AMBULANCE AID VEHICLE
PAR ILS PAR ILS
AIRWAY MANAGEMENT
Airway Adjuncts
Adjunctive airways, per protocol 1 1 1 1
Laryngoscope handle, spare batteries 1 1 1 1
Adult blades, set 1 1 1 1
Pediatric blades, straight (0,1,2) 1ea 1ea 1ea 1ea
Pediatric blades, curved (2) 1ea 1ea 1ea 1ea
McGill forceps, adult & pediatric 1 1 1 1
ET tubes, adult (±1/2 mm) 1ea 1ea 1ea 1ea
ET tubes, pediatric, with stylet
Uncuffed (2.5 - 5.0 mm) 1ea 1ea 1ea 1ea
Cuffed or uncuffed (6.0 mm) 1ea 1ea 1ea 1ea
End-tidal CO2 detector 1ea 1ea 1ea 1ea
Oxygen saturation monitor 1ea 1ea 1ea 1ea
Suction
Portable, powered 1 1 1 1
PATIENT ASSESSMENT AND CARE
Sphygmomanometer
Adult, large 1 1 1 1
Pediatric 1 1 1 1
TRAUMA EMERGENCIES
IV access
Administration sets
Adult 1 1 1 1
Pediatric, w/volume control 4 4 2 2
Catheters, intravenous (14-24 ga) asst asst asst asst
Needles
Hypodermic asst asst asst asst
Intraosseous, per protocol 2 2 1 1
Sharps container 1 1 1 1
Syringes asst asst asst asst
Glucose measuring supplies Yes Yes Yes Yes
Pressure infusion device 1 1 1 1
Medications according to local patient care protocols

     (9) Verified air ambulance services must meet equipment requirements described in WAC 246-976-320.

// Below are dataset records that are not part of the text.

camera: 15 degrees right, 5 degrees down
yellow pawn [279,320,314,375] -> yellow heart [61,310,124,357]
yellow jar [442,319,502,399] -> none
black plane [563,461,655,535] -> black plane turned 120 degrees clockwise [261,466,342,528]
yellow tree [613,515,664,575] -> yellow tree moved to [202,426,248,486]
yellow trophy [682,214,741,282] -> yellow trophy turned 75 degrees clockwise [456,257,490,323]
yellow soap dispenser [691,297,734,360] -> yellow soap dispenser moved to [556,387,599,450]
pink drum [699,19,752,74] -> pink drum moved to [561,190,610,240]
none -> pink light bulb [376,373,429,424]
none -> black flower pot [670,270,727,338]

     (10) Verified aid services must meet the following minimum agency response times for all major trauma responses to response areas as defined by the department and identified in the regional plan:

     (a) To urban response areas: Eight minutes or less, eighty percent of the time;

     (b) To suburban response areas: Fifteen minutes or less, eighty percent of the time;

     (c) To rural response areas: Forty-five minutes or less, eighty percent of the time;

     (d) To wilderness response areas: As soon as possible.

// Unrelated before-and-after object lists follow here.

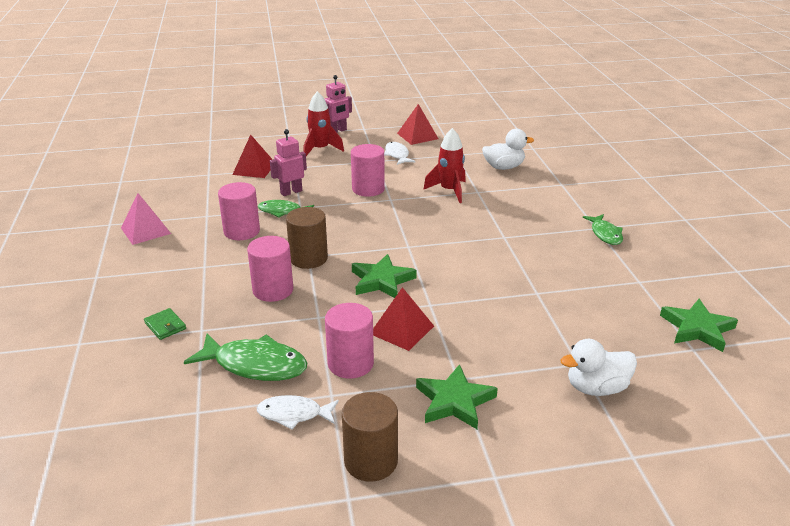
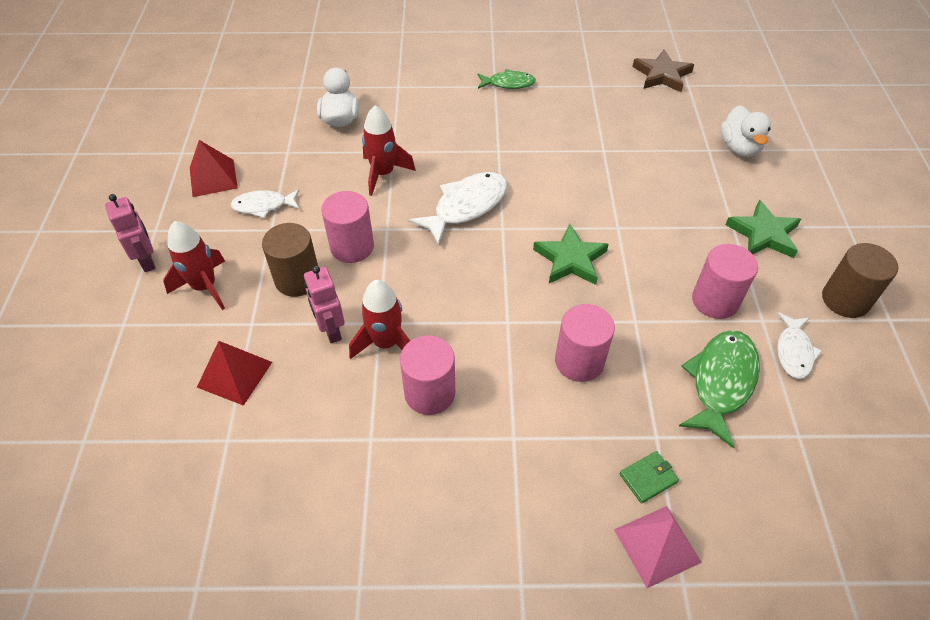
camera: 80 degrees left, 20 degrees up
pink pyramid [121,193,171,245] -> pink pyramid moved to [614,506,702,588]
green fish [258,200,314,217] -> red rocket [349,280,410,359]
brown cylinder [286,207,328,269] -> brown cylinder moved to [262,223,318,297]
red pyramid [373,287,434,351] -> none
green star [660,299,738,352] -> brown star [632,50,694,92]
none -> white fish [408,172,507,245]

     (11) Verified ground ambulance services must meet the following minimum agency response times for all major trauma responses to response areas as defined by the department and identified in the regional plan:

     (a) To urban response areas: Ten minutes or less, eighty percent of the time;

     (b) To suburban response areas: Twenty minutes or less, eighty percent of the time;

     (c) To rural response areas: Forty-five minutes or less, eighty percent of the time;

     (d) To wilderness response areas: As soon as possible.

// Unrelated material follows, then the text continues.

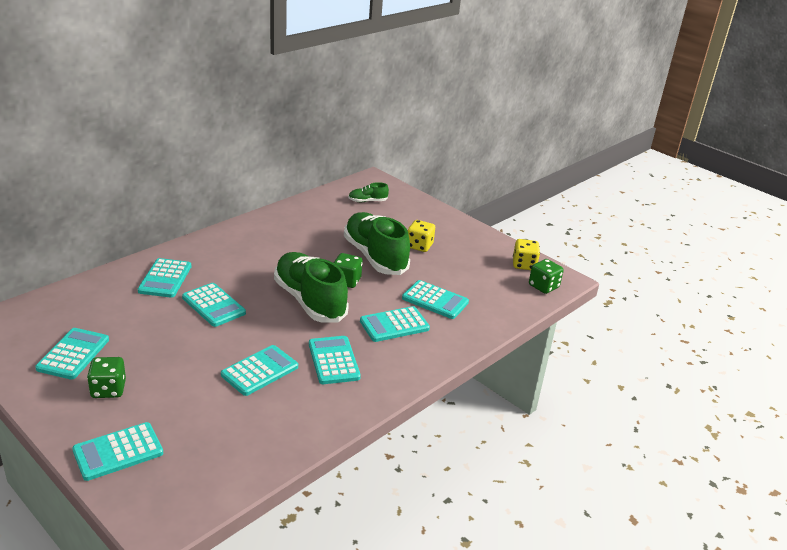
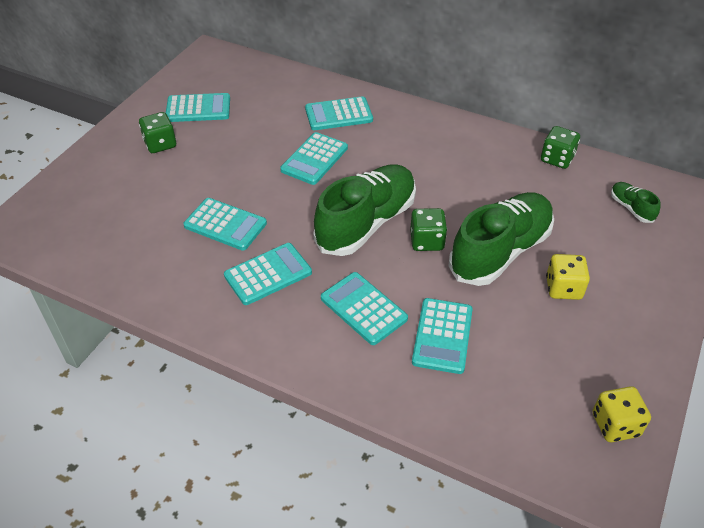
camera: 75 degrees right, 15 degrees up
turquoise calculator [72,422,163,481] -> none
green dice [529,259,564,294] -> green dice moved to [541,126,580,169]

     (12) Verified air ambulance services must meet minimum agency response times as identified in the state plan.

[Statutory Authority: Chapters 18.71, 18.73, and 70.168 RCW.      00-08-102, § 246-976-390, filed 4/5/00, effective 5/6/00.      Statutory Authority: RCW 43.70.040 and chapters 18.71, 18.73 and 70.168 RCW.      93-01-148 (Order 323), § 246-976-390, filed 12/23/92, effective 1/23/93.]